Yesterday, yet another activist judge ruled that compelling children to recite the Pledge of Allegiance in public schools is unconstitutional. We can only imagine the fury this event will unleash, even in the wake of Hurricane Katrina’s deadly aftermath and the realization to many that they do not live in the country they thought they did.
There are many ways that we could address this ruling, and its inevitable backlash.
We could remind people that not everyone in this country believes in a god, gods, providence, intelligent design, destiny, or any other supernatural phenomenon. We could say that yes, these people do represent a minority opinion in this country, but that even a minority objection should be enough to broker some kind of neutrality on the subject, especially in a country born of compromise to minority interests.
We could point to the First Amendment and its establishment clause. We could argue that compelling public schoolchildren to endorse the idea that their country exists at the mercy of a god is, at the very least, a kind of religious establishment. We could say that the word “God” is not an ubiquitous non-denominational generality devoid of meaning. Were it so, nobody would object to its deletion.
We could say that those who feel obliged to offer an acknowledgement to their god would not be affected by this ruling. We could say that such people are perfectly able to celebrate the union of god and government, which they see as a divine gift. Such people will forever be free to make offerings, public or private, to the god that has blessed them with such good governance. This ruling applies only to public schools that compel all children to perform this ritual of loyalty. The absence of enforcement, we might argue, does not constitute prohibition.
We could cite the history of the Pledge. We could show that its original form apparently warranted no “under God” stipulations. We could argue that the McCarthy Congress perverted Francis Bellamy’s 1892 original. We could say that this 1954 Red-scared Congress very pointedly and deliberately added religious context as an inoculation against godless Communism. We might also suggest that this particular Congress, so steeped in its segregationist madness, was less a moral authority than a monumental stain on our nation’s heritage.
We could show that Francis Bellamy was quite public in his racism, that he despised the oncoming wave of Southern European immigrants and their religious allegiance to papal supremacy. We could suggest that his Pledge of Allegiance was Bellamy’s way of indoctrinating these masses to American loyalties and of diminishing the influence of a foreign church in his country. We could revel in the irony that a ritual designed to limit religious influence is now a tool to prescribe religion.
We could repeat the story of how the original pledge ritual involved a kind of Sieg Heil! stance, which by World War II was embarrassing enough to be replaced with a hand over the heart.
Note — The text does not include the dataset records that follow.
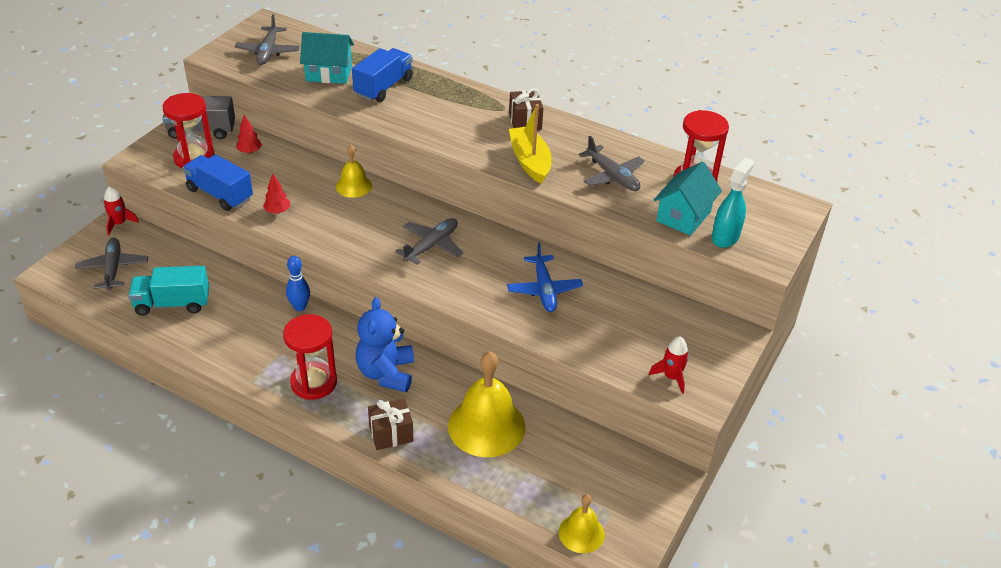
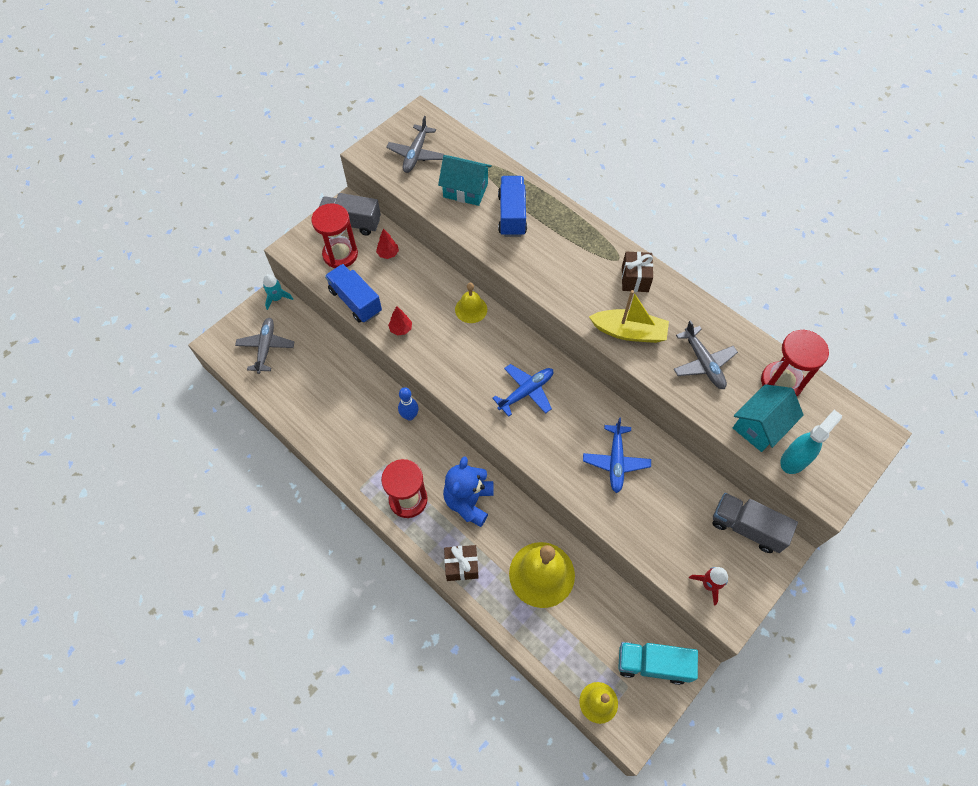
camera: 15 degrees right, 20 degrees up
red rocket [104,186,139,235] -> turquoise rocket [263,274,293,310]
turquoise truck [128,266,209,316] -> turquoise truck moved to [618,642,698,685]
blue truck [352,48,413,102] -> blue truck turned 45 degrees counterclockwise [498,176,527,237]
grey plane [395,218,463,265] -> blue plane [492,364,553,417]
yellow boat [509,104,552,184] -> yellow boat turned 105 degrees clockwise [589,290,669,343]
none -> grey truck [713,493,798,553]

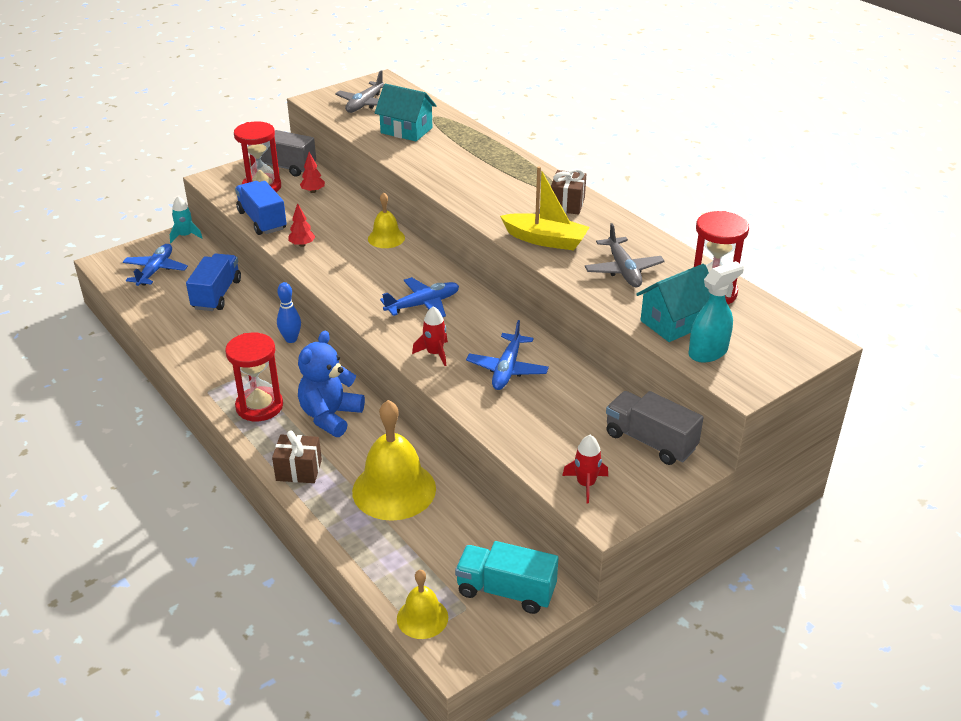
camera: 10 degrees right, 25 degrees down
grey plane [235,318,294,374] -> blue plane [123,244,188,286]
blue truck [498,176,527,237] -> blue truck moved to [186,253,241,311]
none -> red rocket [412,306,448,366]

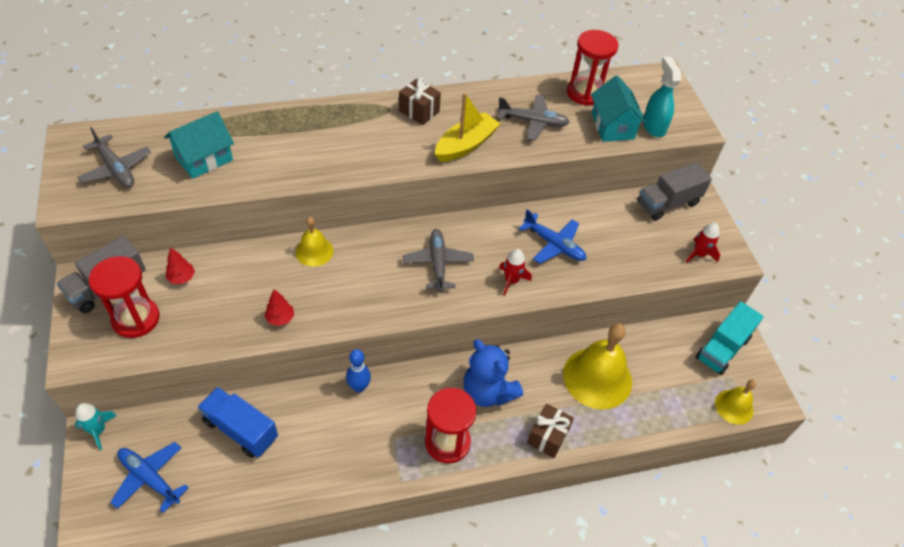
camera: 70 degrees left, 15 degrees up
blue truck [235,181,287,235] -> none
blue plane [380,277,459,317] -> grey plane [403,229,474,292]

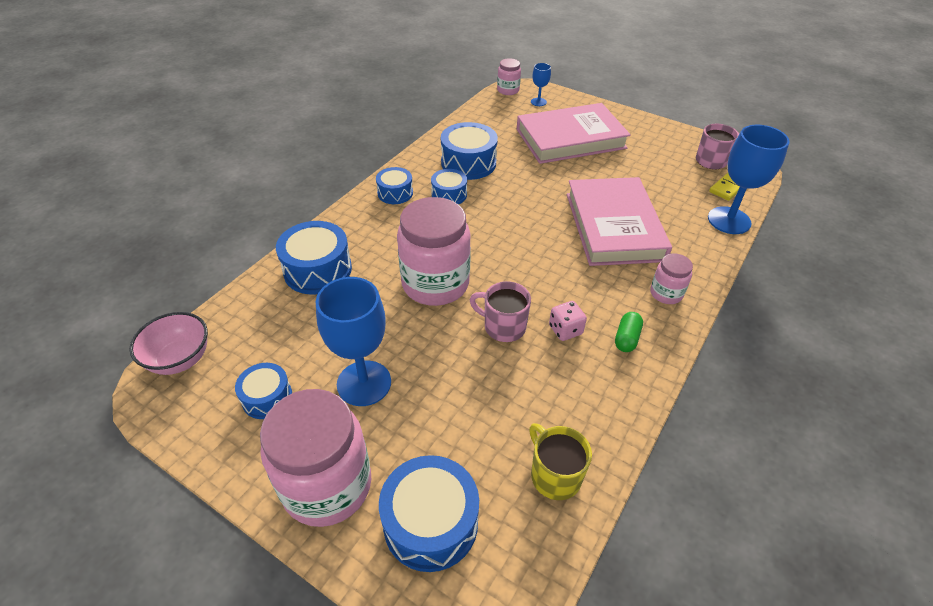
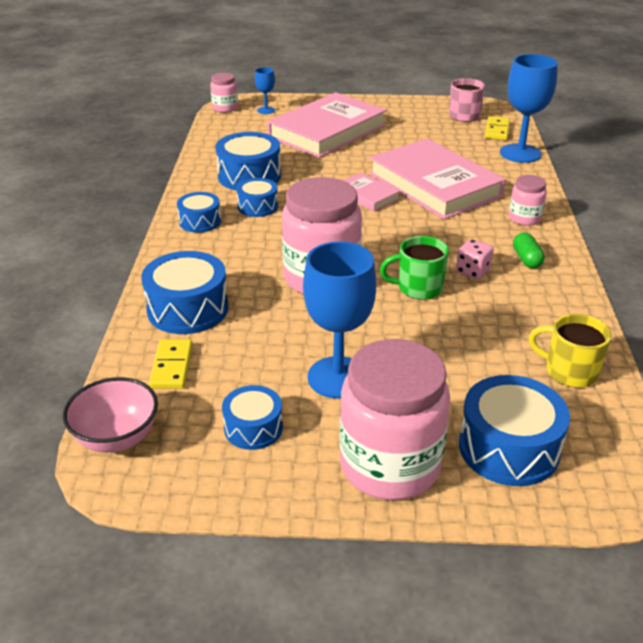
camera: 30 degrees left, 10 degrees down
pink mug [470,281,531,342] -> green mug [380,236,449,300]
none -> yellow domino [149,339,193,389]
none -> pink book [343,173,400,211]

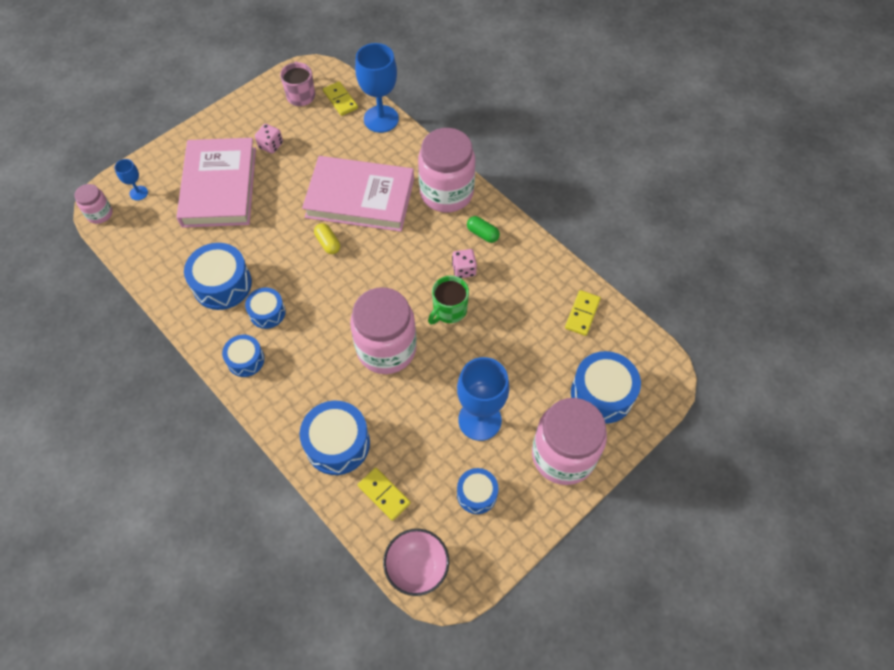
camera: 45 degrees left, 25 degrees up
pink book [343,173,400,211] -> yellow capsule [314,223,340,254]
pink jar [509,175,547,226] -> pink jar [418,128,475,212], size x2.07
yellow mug [529,314,612,388] -> yellow domino [565,290,601,336]
none -> pink dice [255,124,283,154]

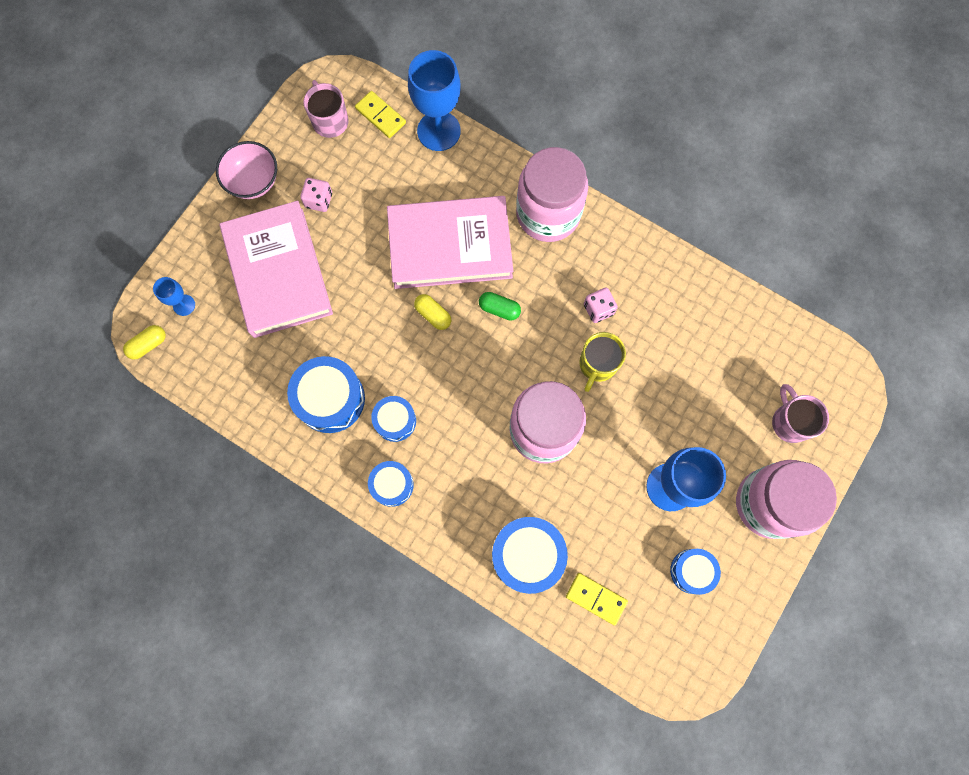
camera: 15 degrees left, 15 degrees up
pink jar [74,184,113,224] -> yellow capsule [123,325,166,360]
pink bowl [383,529,449,596] -> pink bowl moved to [216,141,277,199]
green mug [428,276,469,324] -> yellow mug [579,332,626,392]
green capsule [467,216,500,243] -> green capsule moved to [479,292,521,321]
yellow domino [565,290,601,336] -> none
blue drum [571,351,641,424] -> pink mug [772,384,829,443]

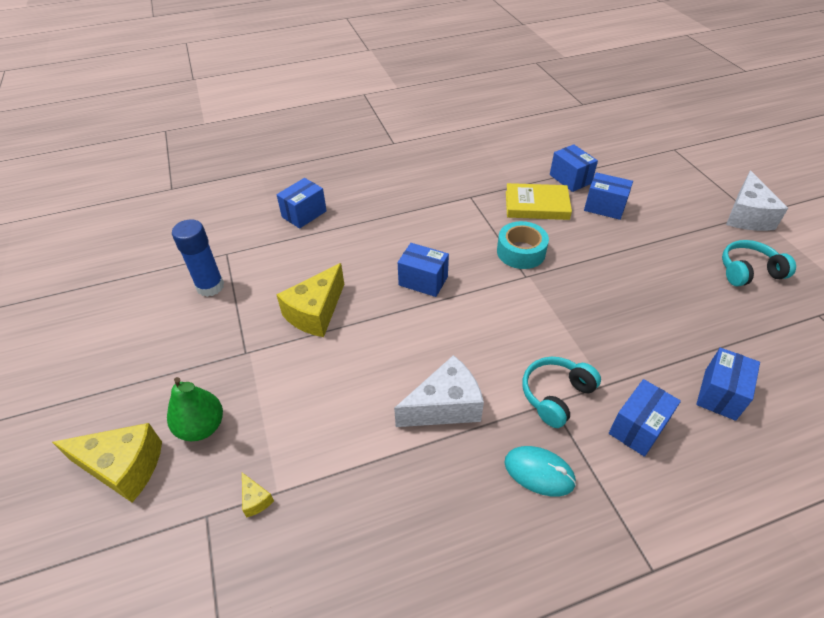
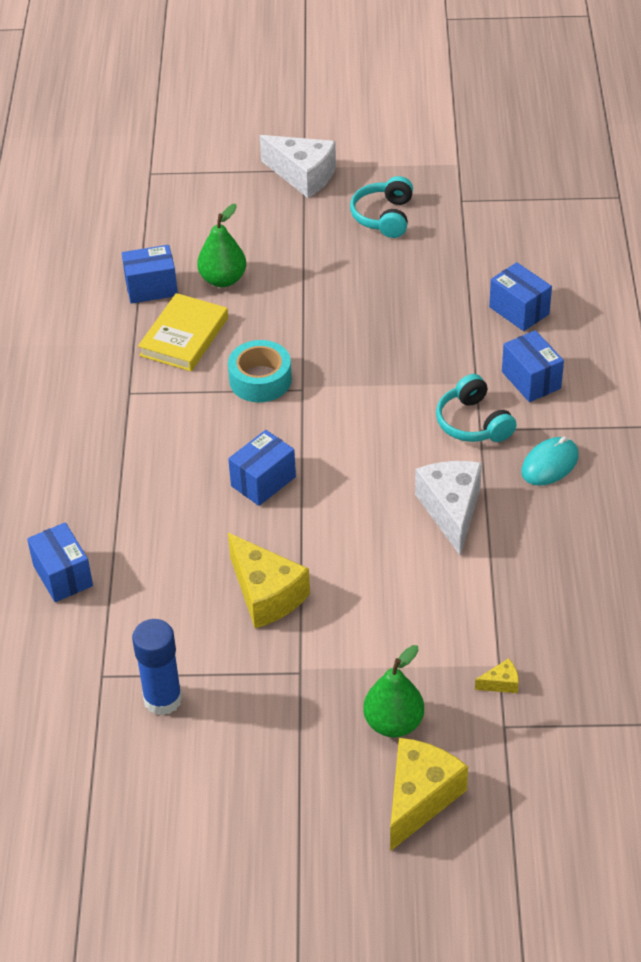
camera: 70 degrees left, 0 degrees up
blue box [584,173,633,220] -> green pear [197,204,246,287]

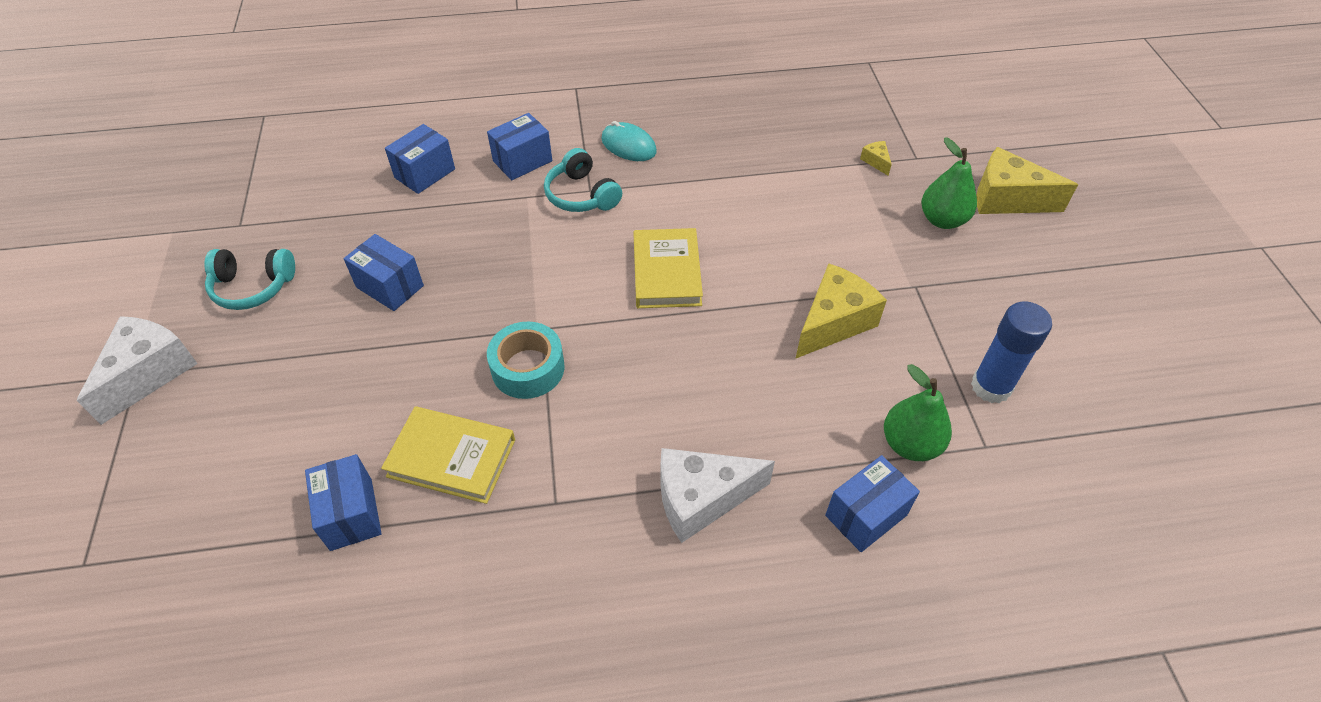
camera: 100 degrees left, 5 degrees up
green pear [197,204,246,287] -> green pear moved to [884,364,952,461]
blue box [228,430,296,506] -> blue box moved to [344,234,424,311]
white cheese [415,461,482,556] -> white cheese moved to [661,448,775,543]
turquoise headphones [436,374,517,442] -> turquoise headphones turned 90 degrees clockwise [544,148,622,212]
none -> yellow book [633,228,703,308]

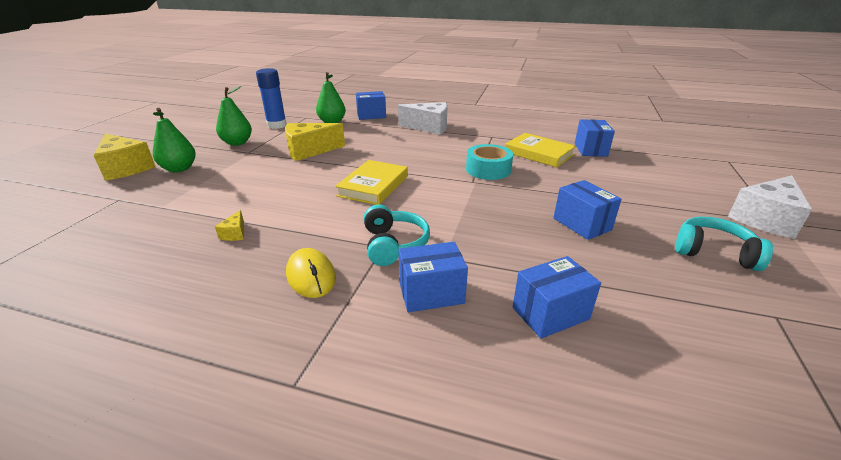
camera: 155 degrees left, 20 degrees down
turquoise mouse [601,121,657,161] -> yellow mouse [286,248,336,298]
yellow cheese [860,141,892,176] -> yellow cheese moved to [215,210,244,241]
none -> green pear [216,86,252,146]

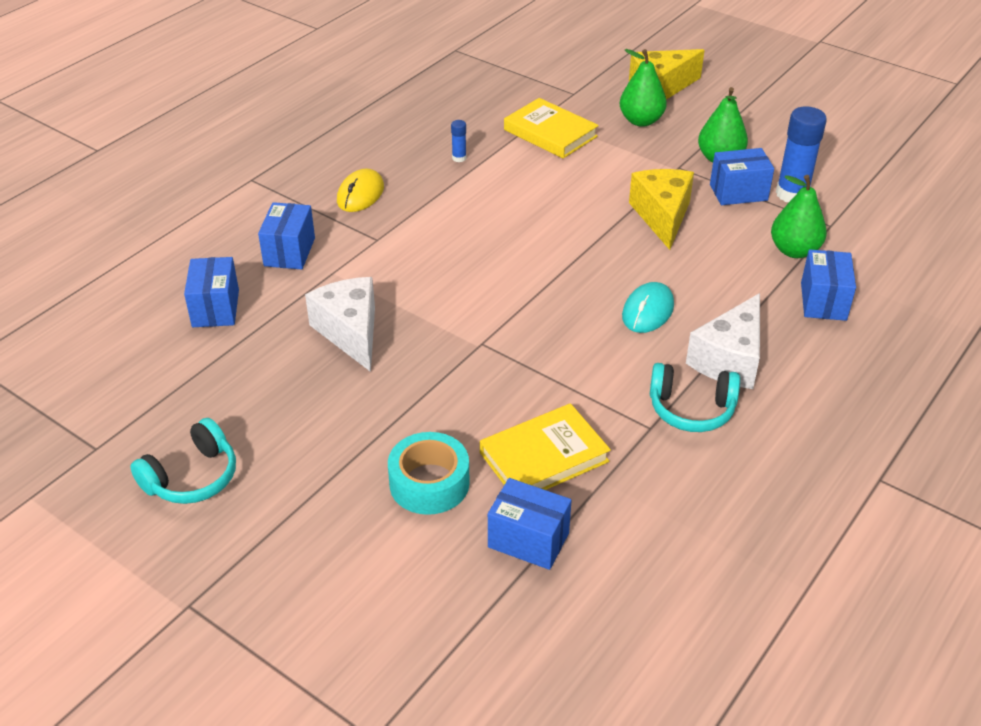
camera: 110 degrees right, 10 degrees up
yellow cheese [215,210,244,241] -> blue glue stick [451,120,467,162]
yellow mouse [286,248,336,298] -> yellow mouse turned 60 degrees counterclockwise [337,169,384,212]
yellow book [335,160,408,205] -> yellow book moved to [504,98,599,159]
turquoise headphones [364,204,430,266] -> turquoise headphones moved to [650,363,740,432]
turquoise tape [466,144,513,180] -> turquoise tape moved to [388,432,470,515]
blue box [553,180,622,240] -> blue box moved to [710,148,774,205]
white cheese [728,175,812,239] -> white cheese moved to [305,277,375,372]
none -> turquoise mouse [622,282,674,333]

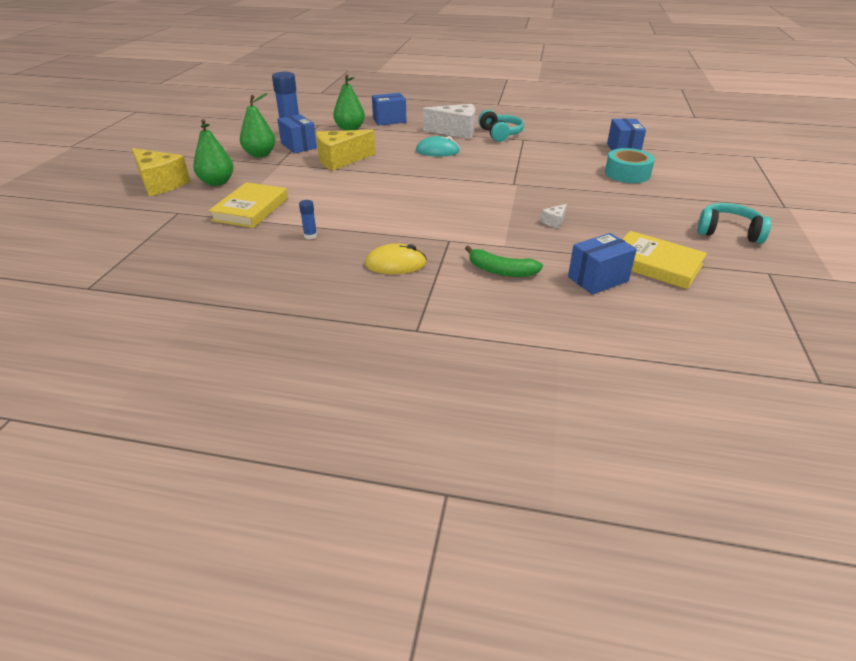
camera: 115 degrees left, 5 degrees down
blue box [258,202,315,270] -> green banana [465,246,543,277]
white cheese [305,277,375,372] -> white cheese [541,204,567,229], size x0.43
yellow book [480,403,611,490] -> yellow book moved to [622,231,707,289]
We could say that the arguments in favor of “under God” are the arguments against it. If “under God” is not an endorsement of religion, then why do the religious clergy demand that non-religious children be compelled to recite it?
We could expose the obvious: the ritualized declaration of loyalty to an inanimate object constitutes idolatry. We acknowledge human sentimentality and the need to romanticize the familiar, but pledging loyalty, in a ceremonial fashion, is the very definition of worship.
Worshipping graven images, symbols of greater power, is, or at least was in the past, a serious sin to monotheists. We couldn’t possibly explain the motivation of alleged monotheists in prompting schoolchildren to openly commit the most egregious sin in their canon. We don’t understand how this could be pleasing to the god who exhaustively prohibited this activity.
Of course, the inclusion of “under God” by mere mortals into this ritual would seem to be a way of insinuating their god’s consent to this whole practice: so long as he receives tribute, he will abide. Perhaps this explains their devotion to the “under God” provision. Without it, they risk the wrath and damnation of a jealous god. Without “under God”, the Pledge must be an abomination.
Any one of these arguments could be persuasive enough. And indeed, variations on these arguments will circulate and wind their way into the courts. Rather than make these arguments, we would much rather state a bold maxim that circumvents argumentation on this subject.
Free people pledge allegiance to nothing. Freedom defies allegiances, let alone necessitates their pledges. One is not free in devotion to governments, one is free in defiance of governments. Free people don’t worship an ideal; they live it.
So then, why is it the business of an allegedly free country to enforce loyalty, with or without the veneration of gods?